Massachusetts, Pennsylvania and New Jersey Taxpayers Beware: Don’t Let a Mismatch between Your State’s Tax Laws and the Federal Rules for Deducting Contributions Result in Overpaying Your State Tax on Retirement Distributions. Recordkeeping and Professional Advice Are Key.
Kimberly Shaw Elliott, Esq. and Regina Snow Mandl, Esq.
Due to an arcane mismatch in rules, you might inadvertently pay too much tax on distributions from your retirement accounts. Most states follow the federal rules so this may be a problem in only a few states. In those few, however, the mismatch could inadvertently result in you erroneously paying significant additional state income taxes. Massachusetts is an outlier, along with Pennsylvania and New Jersey.
Your State Might Not Permit a Deduction for Contributions, Even When Federal Law Does
Withdrawals from retirement accounts are taxable for both federal and state purposes to the extent they are determined to consist of contributions that were not previously subject to tax. This makes sense. If you received a deduction for a contribution, such as to an IRA, or were not taxed on a contribution, such as to a 401(k) plan, the contribution, along with tax-deferred earnings on that contribution, become taxable when they are distributed. On the other hand, if you make a non-deductible contribution to an IRA you have a “basis” in that contribution and need not be taxed when that basis is returned to you.
Most states follow the federal income tax rules so the return of basis is the same for purposes of determining your federal income tax and state income tax. Massachusetts, Pennsylvania and New Jersey are the contrarians. In those states, any contribution that was not tax deductible when it was made should be withdrawn as a “return of basis” and not taxed. If you are not aware of this, you might report a distribution in the same amount on both your federal and state income tax returns. This would result in your paying tax twice: once when you made the contribution, and again when you withdraw it.
Example of a Mismatch- Massachusetts
Since Massachusetts does not allow a deduction for amounts originally contributed to an IRA, the distributions are not taxable until the full amount of your contributions which were previously subject to Massachusetts taxes are recovered.
As an example, assume that in 2010 you made a $5,000 contribution to your IRA. If you met the income limitations for a deductible IRA for that year, you could have deducted the contribution on your federal income tax return.

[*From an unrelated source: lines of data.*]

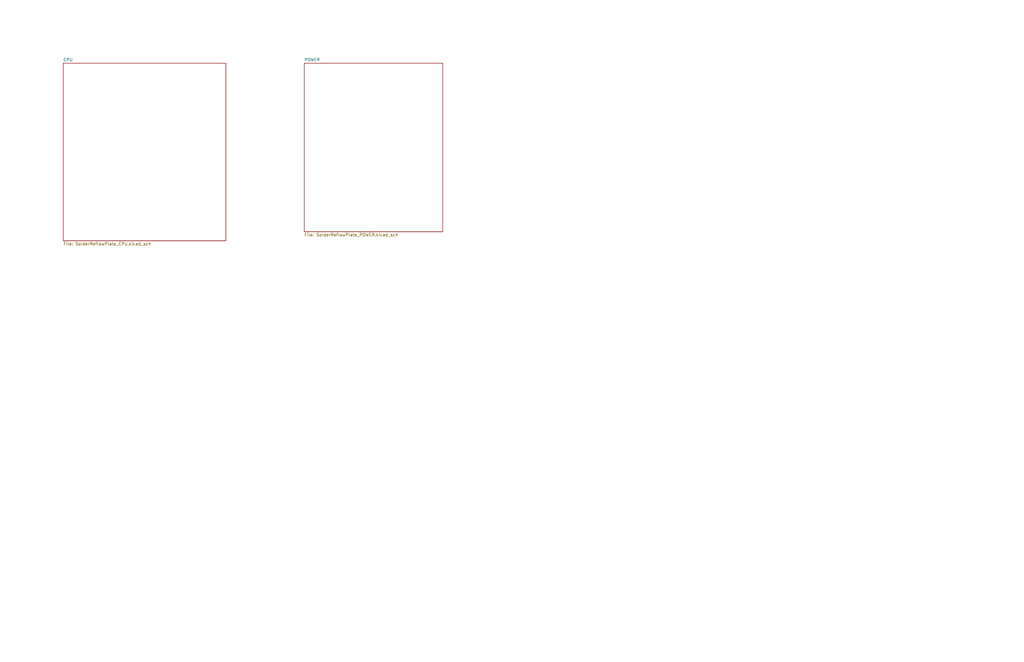
<source format=kicad_sch>
(kicad_sch (version 20230121) (generator eeschema)

  (uuid 708a9796-96ea-4a5b-b930-dd0218e1ec37)

  (paper "USLedger")

  


  (sheet (at 128.27 26.67) (size 58.42 71.12) (fields_autoplaced)
    (stroke (width 0.1524) (type solid))
    (fill (color 0 0 0 0.0000))
    (uuid 57179c2e-792d-438a-a314-39cb68b41b54)
    (property "Sheetname" "POWER" (at 128.27 25.9584 0)
      (effects (font (size 1.27 1.27)) (justify left bottom))
    )
    (property "Sheetfile" "SolderReflowPlate_POWER.kicad_sch" (at 128.27 98.3746 0)
      (effects (font (size 1.27 1.27)) (justify left top))
    )
    (instances
      (project "SolderReflowPlate"
        (path "/708a9796-96ea-4a5b-b930-dd0218e1ec37" (page "3"))
      )
    )
  )

  (sheet (at 26.67 26.67) (size 68.58 74.93) (fields_autoplaced)
    (stroke (width 0.1524) (type solid))
    (fill (color 0 0 0 0.0000))
    (uuid 64bfca22-61c4-4442-831c-2423d7208499)
    (property "Sheetname" "CPU" (at 26.67 25.9584 0)
      (effects (font (size 1.27 1.27)) (justify left bottom))
    )
    (property "Sheetfile" "SolderReflowPlate_CPU.kicad_sch" (at 26.67 102.1846 0)
      (effects (font (size 1.27 1.27)) (justify left top))
    )
    (property "Field2" "" (at 26.67 26.67 0)
      (effects (font (size 1.27 1.27)) hide)
    )
    (instances
      (project "SolderReflowPlate"
        (path "/708a9796-96ea-4a5b-b930-dd0218e1ec37" (page "2"))
      )
    )
  )

  (sheet_instances
    (path "/" (page "1"))
  )
)

</source>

If you lived in Massachusetts, however, you could not have deducted the contribution on your state income tax return.
Assume that in 2021, the account has grown to $8,000 and you withdraw the entire account value. For federal tax purposes, you have no basis in the account because none of it has been previously taxed. You should add the entire $8,000 as ordinary income to your federal income tax return ($8,000 gross ordinary income equals $5,000 contribution that was previously deducted plus $3,000 gain that was tax deferred while accumulating in the IRA). For your Massachusetts return, you have already been taxed on the $5,000 contribution but the $3,000 gain has not yet been included in income. You therefore should add only $3,000 as ordinary income to your Massachusetts return ($8,000 less $5,000 return of basis equals $3,000 gross ordinary income).
Know Your State’s Rule and Keep Records to Avoid Overpaying State Income Tax
Taxpayers who are unaware of this disparate treatment may pay too much state income tax. It is critical, therefore, to know your state’s rules, or work with a competent tax adviser who does. It is also important to keep clear records of your non-deductible contributions throughout the years.
Nondeductible IRA contributions are recorded each year via IRS Form 8606. That form is also used to report distributions from traditional, SEP or SIMPLE IRAs (if you have a basis in them), as well as conversions to or distributions from Roth IRAs. These forms are important to have on hand as you prepare your returns for years in which you receive distributions. But Form 8606 does not report amounts that are not deductible in your state.
For added protection, we suggest that you also maintain a spreadsheet that records all of your IRA contributions, deductions claimed for contributions (state and federal), all distributions from those accounts, and related dates.
State Rules Vary Significantly
Currently, eight states—Alaska, Florida, Nevada, South Dakota, Tennessee, Texas, Washington, and Wyoming—have no state income tax at all. If you are lucky enough to live in one of those states, mismatched basis is not an issue for you. Some states have income taxes but exclude distributions from employer-based plans and IRAs. Others exempt distributions but impose age or other limitations. Still others may pro-rate distributions so that each payment is partially taxable and partially a return of basis. As the example above illustrates, Massachusetts is among those that permit previously taxed contributions to be returned tax-free first.
Further complications arise when you move. If you lived in a state that follows the federal rules when you made a distribution but lived in a state where you could not deduct your contribution when it was made, the second state may or may not have a mechanism by which your basis can be recognized and be reduced from taxable income. Massachusetts considers the contribution to be a return of basis only if it was previously taxed by Massachusetts.
Vigilant taxpayers must become well-informed to navigate these complex rules. Once again, adequate records and professional advice are key to your success.